Why HIIT workouts get the job done
Years ago, people assumed running and running and even more running was the only way to burn fat with exercise.
This is now well-known to be false. Firstly, unless you’re in a calorie deficit with your diet you’ll struggle to lose any weight. Regardless of the training you’re doing.
However, over the last decade or so HIIT workouts have become hugely popular. They’re great for a number of reasons:
- Time-efficient training
- Variability
- Ease of location
HIIT workouts are characterised by periods of high-intensity work interspersed with short rest periods. This is distinctly different from that plodding 45 minutes you’d do on a treadmill.
Eight-minute HIIT workout
As above – all you need is some light dumbbells/kettlebells and floor space. This can be done anywhere – home, gym, park or even the office. Get permission from the boss first, though.
Here’s what the workout looks like:
- Mountain Climbers
- Squat Thrusts [with dumbbells]
- Star Jumps / Jumping Jacks
- Burpees
Perform each exercise for 20 seconds, maximum intensity. Rest for 10 seconds. One round will take you two minutes. Repeat for four-rounds.
Why is this HIIT workout effective?
It essentially follows a Tabata principle, which was popularised by the exercise scientist of the same name behind China’s training for the 1996 Olympic Games.

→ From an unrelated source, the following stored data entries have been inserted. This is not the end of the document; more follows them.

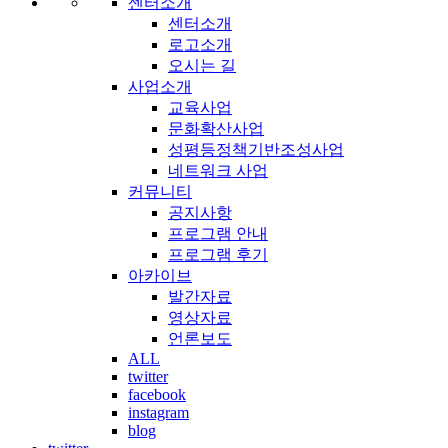
센터소개
센터소개
로고소개
오시는 길
사업소개
교육사업
문화확산사업
성평등정책기반조성사업
네트워크 사업
커뮤니티
공지사항
프로그램 안내
프로그램 후기
아카이브
발간자료
영상자료
언론보도
ALL
twitter
facebook
instagram
blog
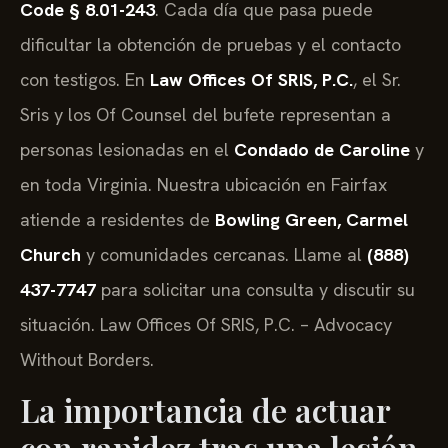
Code § 8.01-243
. Cada día que pasa puede
dificultar la obtención de pruebas y el contacto
con testigos. En
Law Offices Of SRIS, P.C.
, el Sr.
Sris y los Of Counsel del bufete representan a
personas lesionadas en el
Condado de Caroline
y
en toda Virginia. Nuestra ubicación en Fairfax
atiende a residentes de
Bowling Green, Carmel
Church
y comunidades cercanas. Llame al
(888)
437-7747
para solicitar una consulta y discutir su
situación. Law Offices Of SRIS, P.C. – Advocacy
Without Borders.
La importancia de actuar
con rapidez tras una lesión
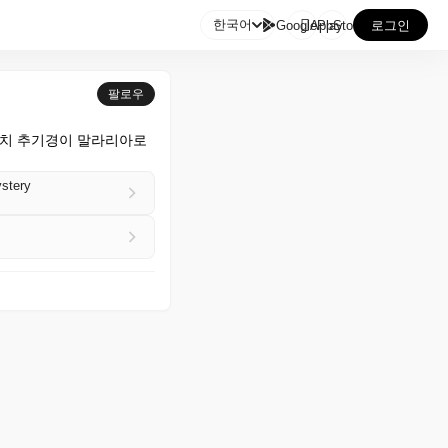

한국어
GooglePlay
AppStore
로그인
팔로우
디치 추기경이 말라리아로 
ystery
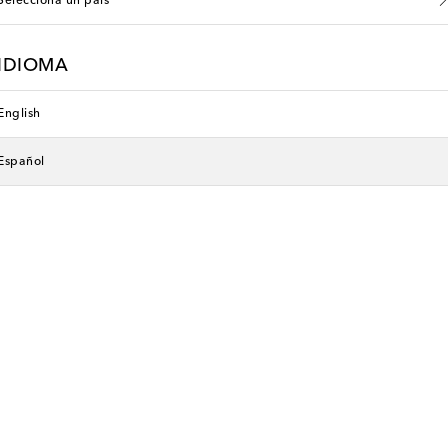
Selecciona un país
IDIOMA
English
Español
li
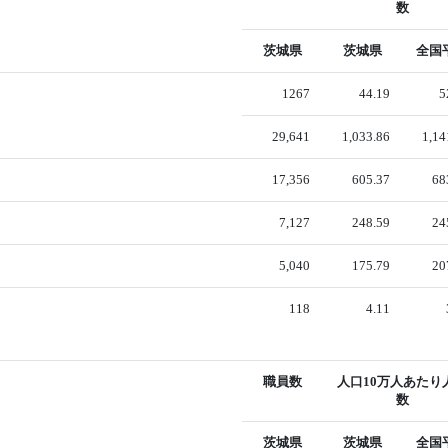
数
茨城県
茨城県
全国
1267
44.19
5
29,641
1,033.86
1,14
17,356
605.37
68
7,127
248.59
24
5,040
175.79
20
118
4.11
職員数
人口10万人あたり
数
茨城県
茨城県
全国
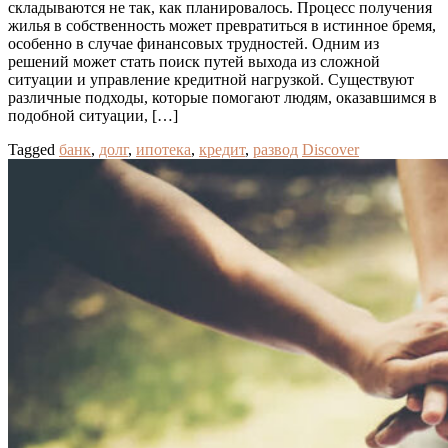
складываются не так, как планировалось. Процесс получения
жилья в собственность может превратиться в истинное бремя,
особенно в случае финансовых трудностей. Одним из
решений может стать поиск путей выхода из сложной
ситуации и управление кредитной нагрузкой. Существуют
различные подходы, которые помогают людям, оказавшимся в
подобной ситуации, […]
Tagged
банк
,
долг
,
ипотека
,
кредит
,
развод
Discover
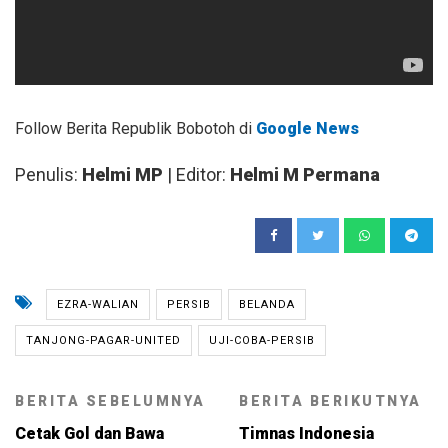
Follow Berita Republik Bobotoh di
Google News
Penulis:
Helmi MP
| Editor:
Helmi M Permana
EZRA-WALIAN
PERSIB
BELANDA
TANJONG-PAGAR-UNITED
UJI-COBA-PERSIB
BERITA SEBELUMNYA
BERITA BERIKUTNYA
Cetak Gol dan Bawa
Timnas Indonesia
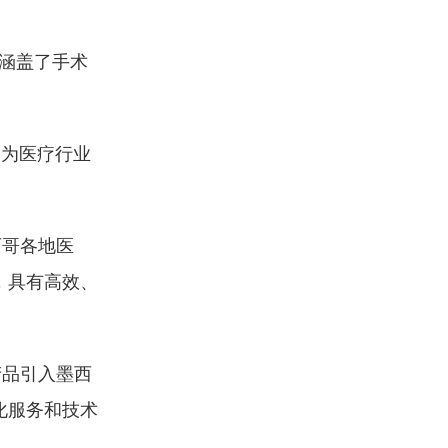
涵盖了手术
和为医疗行业
西哥各地医
，具有高效、
产品引入墨西
化服务和技术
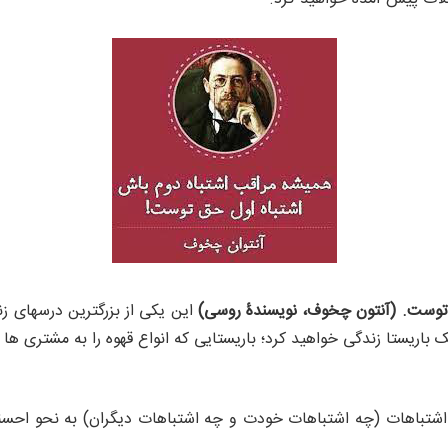
 توست. (آنتون چخوف، نویسندۀ روسی)
این یکی از بزرگترین درسهای ز
باریستا زندگی خواهید کرد؛ باریستایی که انواع قهوه را به مشتری ه
اشتباهات (چه اشتباهات خودت و چه اشتباهات دیگران) به نحو احسنت 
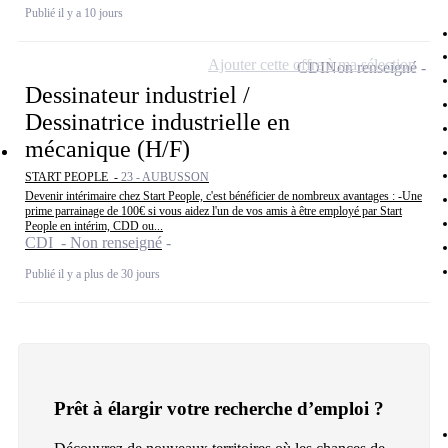
Publié il y a 10 jours
Ajouter cette offre à ma sélection
CDI
Non renseigné
Dessinateur industriel /
Dessinatrice industrielle en
mécanique (H/F)
START PEOPLE -
23 - AUBUSSON
Devenir intérimaire chez Start People, c'est bénéficier de nombreux avantages : -Une
prime parrainage de 100€ si vous aidez l'un de vos amis à être employé par Start
People en intérim, CDD ou...
CDI - Non renseigné
Publié il y a plus de 30 jours
Prêt à élargir votre recherche d’emploi ?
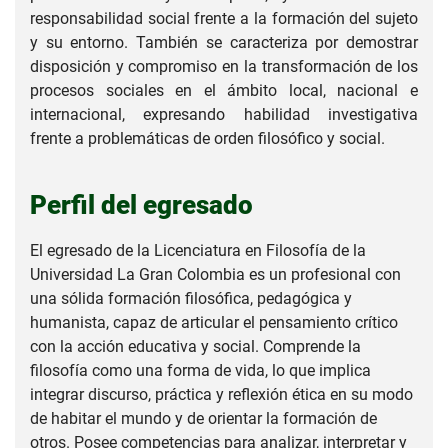
responsabilidad social frente a la formación del sujeto
y su entorno. También se caracteriza por demostrar
disposición y compromiso en la transformación de los
procesos sociales en el ámbito local, nacional e
internacional, expresando habilidad investigativa
frente a problemáticas de orden filosófico y social.
Perfil del egresado
El egresado de la Licenciatura en Filosofía de la
Universidad La Gran Colombia es un profesional con
una sólida formación filosófica, pedagógica y
humanista, capaz de articular el pensamiento crítico
con la acción educativa y social. Comprende la
filosofía como una forma de vida, lo que implica
integrar discurso, práctica y reflexión ética en su modo
de habitar el mundo y de orientar la formación de
otros. Posee competencias para analizar, interpretar y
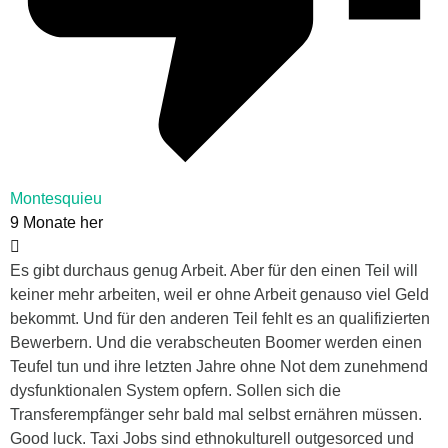
Montesquieu
9 Monate her
Es gibt durchaus genug Arbeit. Aber für den einen Teil will
keiner mehr arbeiten, weil er ohne Arbeit genauso viel Geld
bekommt. Und für den anderen Teil fehlt es an qualifizierten
Bewerbern. Und die verabscheuten Boomer werden einen
Teufel tun und ihre letzten Jahre ohne Not dem zunehmend
dysfunktionalen System opfern. Sollen sich die
Transferempfänger sehr bald mal selbst ernähren müssen.
Good luck. Taxi Jobs sind ethnokulturell outgesorced und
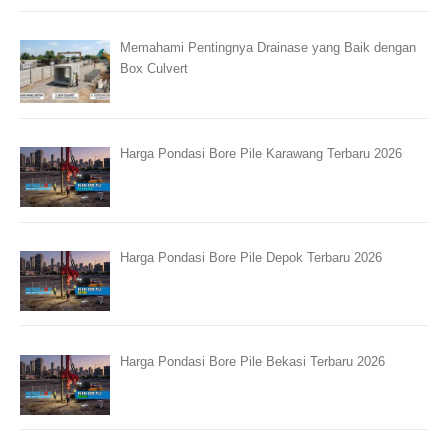
Memahami Pentingnya Drainase yang Baik dengan
Box Culvert
Harga Pondasi Bore Pile Karawang Terbaru 2026
Harga Pondasi Bore Pile Depok Terbaru 2026
Harga Pondasi Bore Pile Bekasi Terbaru 2026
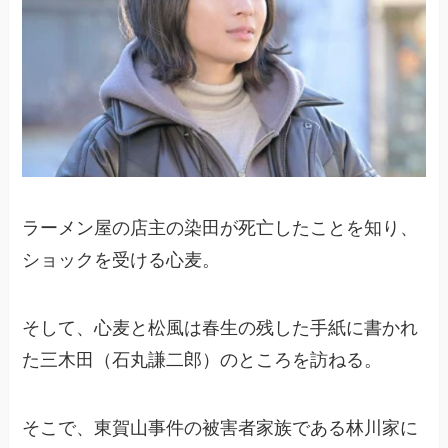
ラーメン屋の店主の染田が死亡したことを知り、
ショックを受ける心麦。
そして、心麦と松風は春生の残した手紙に書かれ
た三木田（石丸謙二郎）のところを訪ねる。
そこで、東賀山事件の被害者家族である林川家に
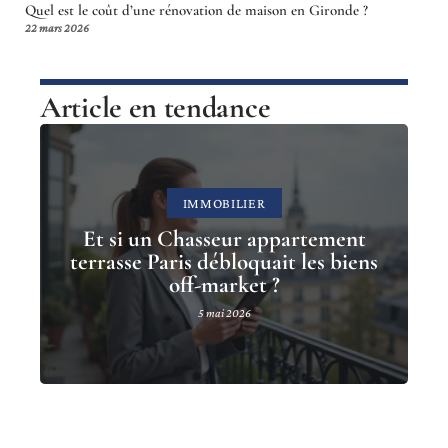
Quel est le coût d’une rénovation de maison en Gironde ?
22 mars 2026
Article en tendance
IMMOBILIER
Et si un Chasseur appartement
terrasse Paris débloquait les biens
off-market ?
5 mai 2026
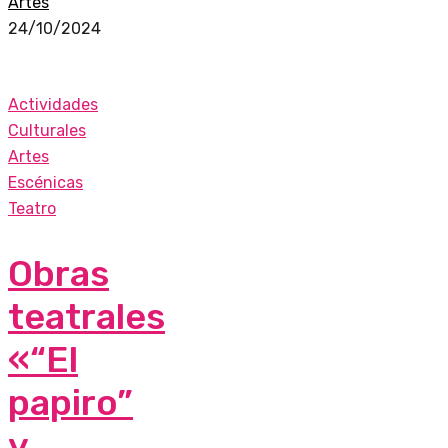
Artes
24/10/2024
Actividades
Culturales
Artes
Escénicas
Teatro
Obras
teatrales
«“El
papiro”
y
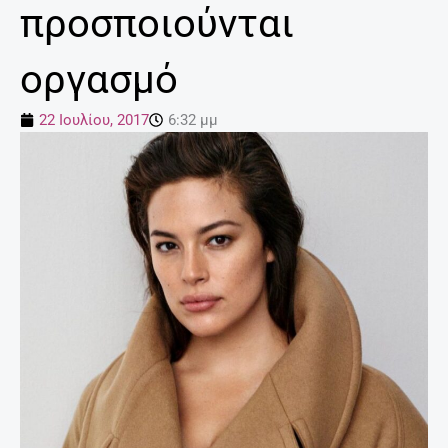
προσποιούνται
οργασμό
22 Ιουλίου, 2017
6:32 μμ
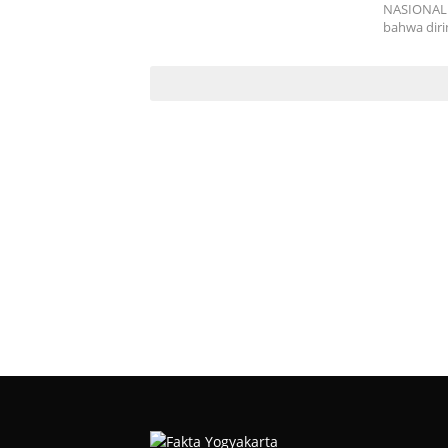
NASIONAL 
bahwa dir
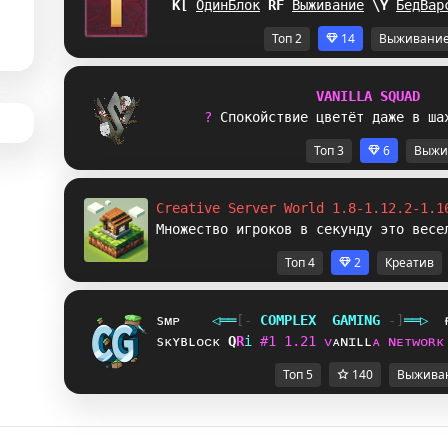
GK
ОдинБлок
A
M
Выживание
N
C
БедВар
Топ 2
14
Выживани
V
A
N
I
L
L
A
S
Q
U
A
D
? 
С
п
о
к
о
й
с
т
в
и
е
ц
в
е
т
ё
т
д
а
ж
е
в
ш
а
Топ 3
6
Выжи
Creative Server World 1.8-1.12.2-1.1
Множество игроков в секунду это весе
Топ 4
2
Креатив
sᴍᴘ
◁
═
═
[‐
C
O
M
P
L
E
X
G
A
M
I
N
G
‐]
═
═
▷
sᴋʏʙʟᴏᴄᴋ
T
@
i
#
1
1
.
2
1
ᴠ
ᴀ
ɴ
ɪ
ʟ
ʟ
ᴀ
ɴ
ᴇ
ᴛ
ᴡ
ᴏ
ʀ
ᴋ
Топ 5
140
Выжива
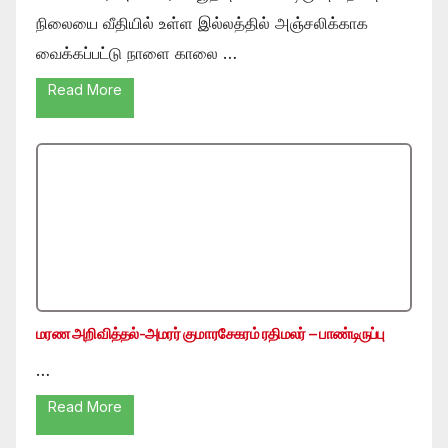
நிலையை வீதியில் உள்ள இல்லத்தில் அஞ்சலிக்காக
வைக்கப்பட்டு நாளை காலை …
Read More
மரண அறிவித்தல்-அமரர் குமாரசேகரம் ரதிமலர் – பாண்டிருப்பு
…
Read More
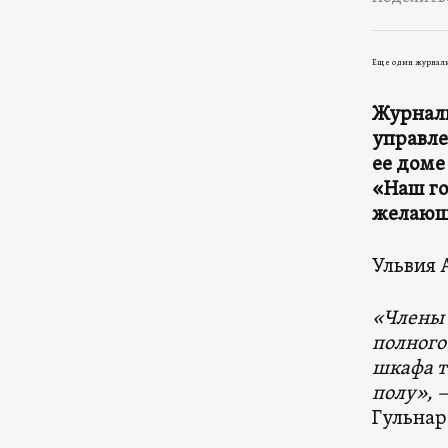
Еще один журнали
Журнали
управле
ее доме
«Наш го
желающе
Ульвия 
«Члены 
полного
шкафа т
полу», 
Гульнар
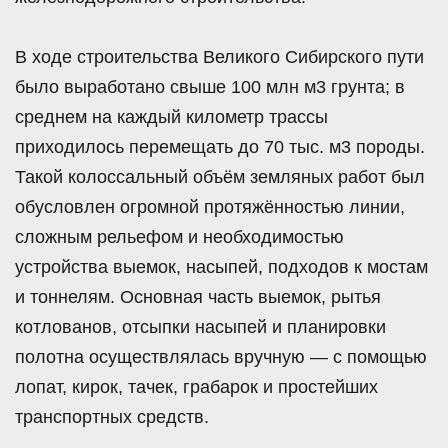
В ходе строительства Великого Сибирского пути
было выработано свыше 100 млн м3 грунта; в
среднем на каждый километр трассы
приходилось перемещать до 70 тыс. м3 породы.
Такой колоссальный объём земляных работ был
обусловлен огромной протяжённостью линии,
сложным рельефом и необходимостью
устройства выемок, насыпей, подходов к мостам
и тоннелям. Основная часть выемок, рытья
котлованов, отсыпки насыпей и планировки
полотна осуществлялась вручную — с помощью
лопат, кирок, тачек, грабарок и простейших
транспортных средств.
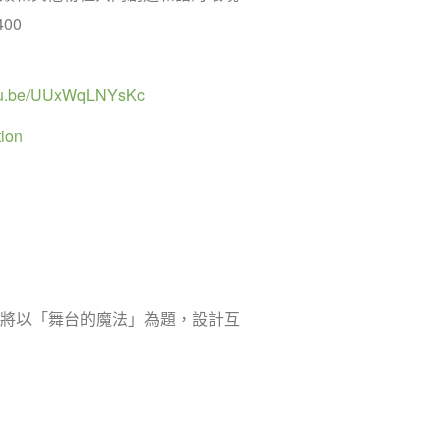
400
outu.be/UUxWqLNYsKc
ion
，將以「舞台的魔法」為題，設計互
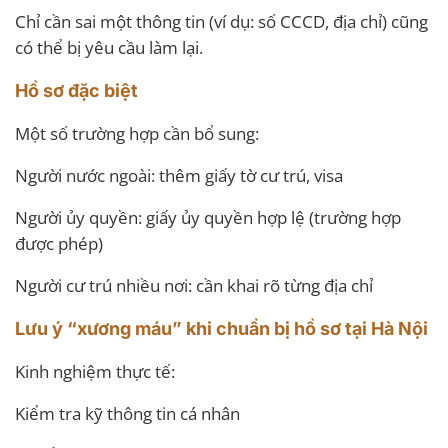
Chỉ cần sai một thông tin (ví dụ: số CCCD, địa chỉ) cũng
có thể bị yêu cầu làm lại.
Hồ sơ đặc biệt
Một số trường hợp cần bổ sung:
Người nước ngoài: thêm giấy tờ cư trú, visa
Người ủy quyền: giấy ủy quyền hợp lệ (trường hợp
được phép)
Người cư trú nhiều nơi: cần khai rõ từng địa chỉ
Lưu ý “xương máu” khi chuẩn bị hồ sơ tại Hà Nội
Kinh nghiệm thực tế:
Kiểm tra kỹ thông tin cá nhân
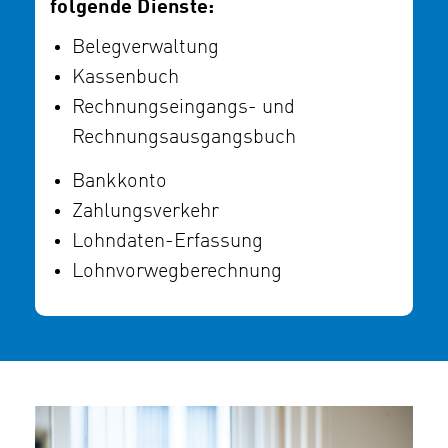
folgende Dienste:
Belegverwaltung
Kassenbuch
Rechnungseingangs- und
Rechnungsausgangsbuch
Bankkonto
Zahlungsverkehr
Lohndaten-Erfassung
Lohnvorwegberechnung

This particular workout was put to the test in a study published in the Journal of Strength and Conditioning Research.
Scientists had participants perform this version for four minutes with extremely light dumbbells, and even then the benefits were still immense.
They found this style of training was as effective as sprinting in boosting your cardiovascular fitness.
When is best for treadmill running?
If you’re training for a sport-specific purpose, i.e. to smash a personal best running or in preparation for a half-marathon, then of course, treadmill use is necessary conditioning.
But it’s not a prescriptive piece of kit if your goal is weight loss in general or a different sport.
This workout is proof you can burn fat, boost your fitness levels and improve your cardiovascular health with whatever equipment is available. Just make it something you can stick to.